Durante un cuarto de hora ocultó sus sentimientos. ¿Cómo lo hizo? No soy capaz de adivinarlo. Desde primera hora de la mañana de aquel día, me la imagino callada, nerviosa y preocupada. Quizá en el metro su mente la torturara recordándole lo que le aguardaba las próximas horas. Sospecho que la sonrisa de complacencia que dibujaba su cara al salir de mi despacho fue tan efímera que ninguno de los candidatos que ocupaban la sala de espera pudo percibirla. Unos minutos antes, delante de mí, se había comprometido a una total disponibilidad, a viajar cuanto fuera necesario, en caso de ser aceptada para el empleo. Su entusiasmo y predisposición me conmovieron. Una hora después tenía una cita con el Dr. Figueroa, oncólogo de la Clínica Santa Eulalia y su vida podría cambiar para siempre. Puedo imaginar las preguntas sin respuestas que  formularía en su cabeza. Puedo sospechar su desaliento ante la posibilidad de tener un tumor maligno. Puedo comprender su angustia ante el riesgo de un futuro truncado. Es fácil intuir su abatimiento  hasta oír las palabras del doctor:
―Señorita Delgado, los análisis están perfectos y la biopsia ha dado negativo. El tumor es benigno.
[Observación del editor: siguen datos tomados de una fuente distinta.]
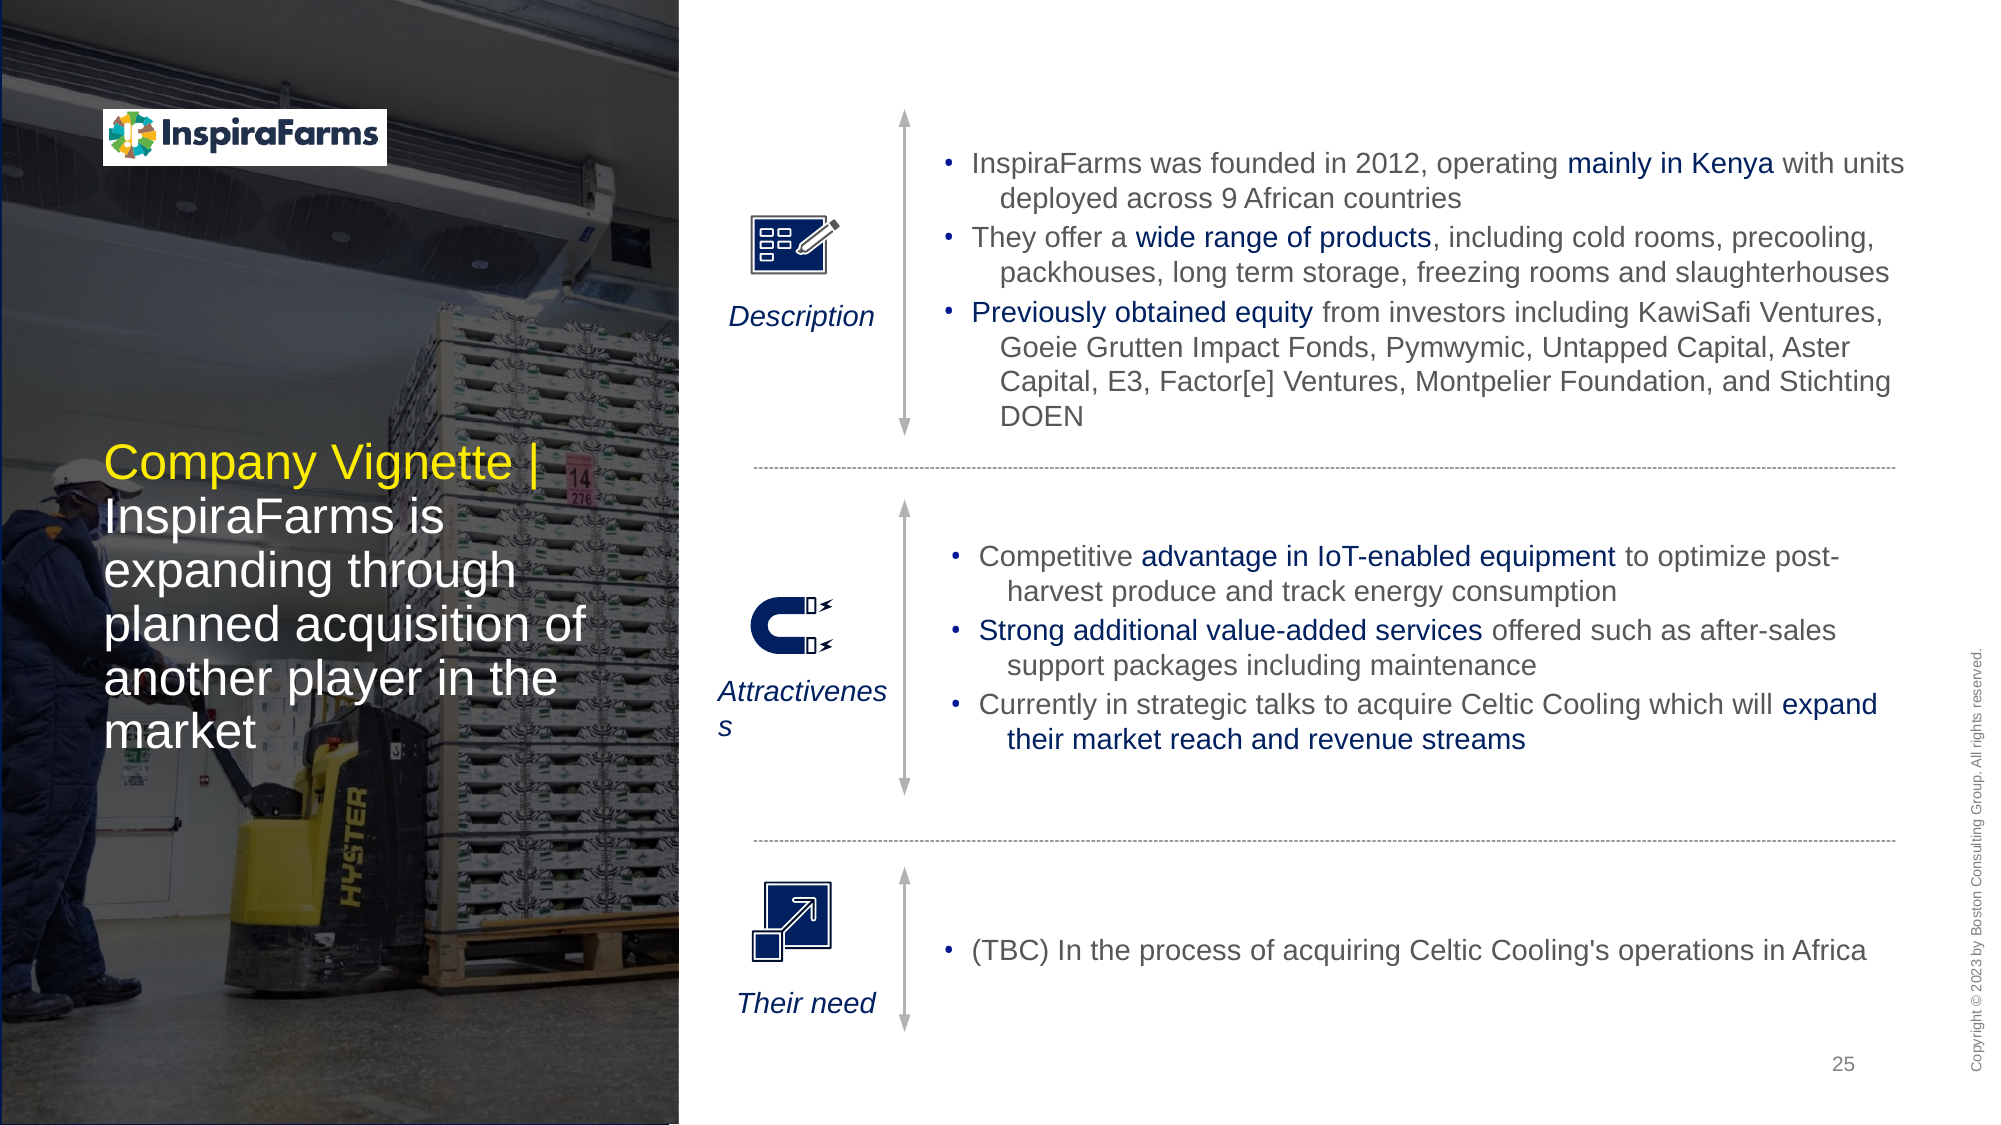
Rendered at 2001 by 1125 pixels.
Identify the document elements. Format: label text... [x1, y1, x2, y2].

text_box [806, 597, 817, 615]
text_box [764, 881, 832, 950]
text_box [818, 598, 834, 613]
text_box [806, 637, 817, 654]
text_box [750, 597, 805, 654]
text_box Competitive advantage in IoT-enabled equipment to optimize post-harvest produce and track energy consumption Strong additional value-added services offered such as after-sales support packages including maintenance Currently in strategic talks to acquire Celtic Cooling which will expand their market reach and revenue streams [921, 537, 1890, 758]
title Company Vignette | InspiraFarms is expanding through planned acquisition of another player in the market [103, 435, 617, 818]
text_box InspiraFarms was founded in 2012, operating mainly in Kenya with units deployed across 9 African countries They offer a wide range of products, including cold rooms, precooling, packhouses, long term storage, freezing rooms and slaughterhouses Previously obtained equity from investors including KawiSafi Ventures, Goeie Grutten Impact Fonds, Pymwymic, Untapped Capital, Aster Capital, E3, Factor[e] Ventures, Montpelier Foundation, and Stichting DOEN [915, 144, 1929, 401]
picture [103, 109, 387, 166]
text_box (TBC) In the process of acquiring Celtic Cooling's operations in Africa [915, 931, 1897, 968]
text_box Description [700, 296, 884, 353]
text_box Attractiveness [689, 672, 895, 723]
text_box [818, 638, 834, 653]
text_box [751, 885, 828, 962]
text_box Their need [700, 973, 884, 1030]
text_box [750, 215, 840, 275]
text_box [2, 0, 679, 1124]
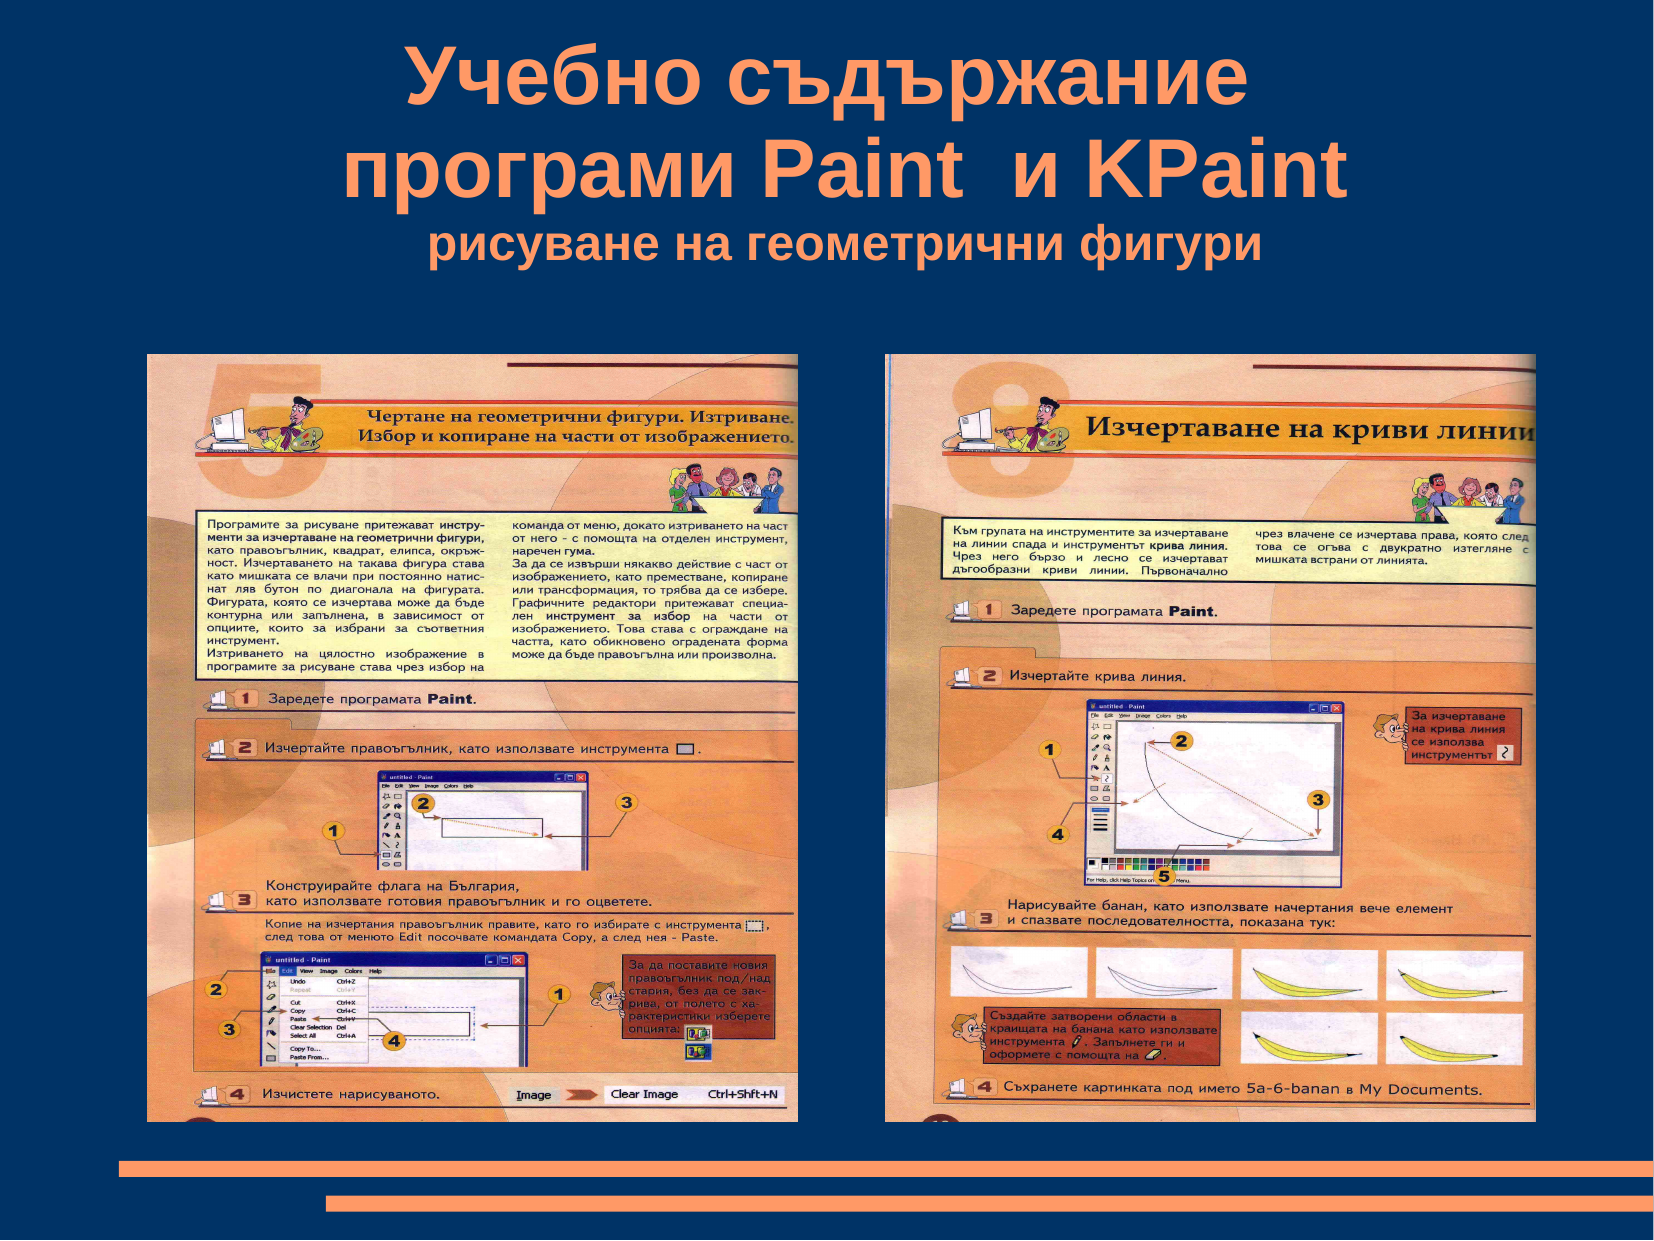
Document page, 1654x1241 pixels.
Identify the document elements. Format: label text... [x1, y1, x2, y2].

Sin capacidad de reacción, tomaría un taxi hasta su casa. Probablemente no sintiera alegría, ni tristeza, sino alivio y profundo cansancio. Al abrir la puerta de su apartamento, la luz de su contestador automático le advertiría de un mensaje grabado. Las dudas y el miedo por no conseguir el trabajo aflorarían de nuevo a su mente. Al oír la grabación todos sus temores se desvanecerían.
―Srta. Delgado, ha sido seleccionada para el puesto de asistente de galería de arte. Nuestro equipo ha considerado que debido a su experiencia anterior está capacitada para ejercer dicho puesto. Le ruego se presente en nuestras oficinas el viernes próximo para la entrega de la documentación antes de formalizar el contrato. Enhorabuena.

Supongo que la alegría que sentí al grabar este mensaje no podría compararse con lo que ella experimentó al escuchar tan agradable noticia. La imagino brincando como un gato cazando moscas, saltando sobre los sillones, dejándose caer de gozo sobre el sofá. Resuena en mi cabeza una sonora carcajada que proviene del fondo de su garganta dejando al descubierto una hilera de perlas blancas. Así es como me gusta recordar a mi querida María.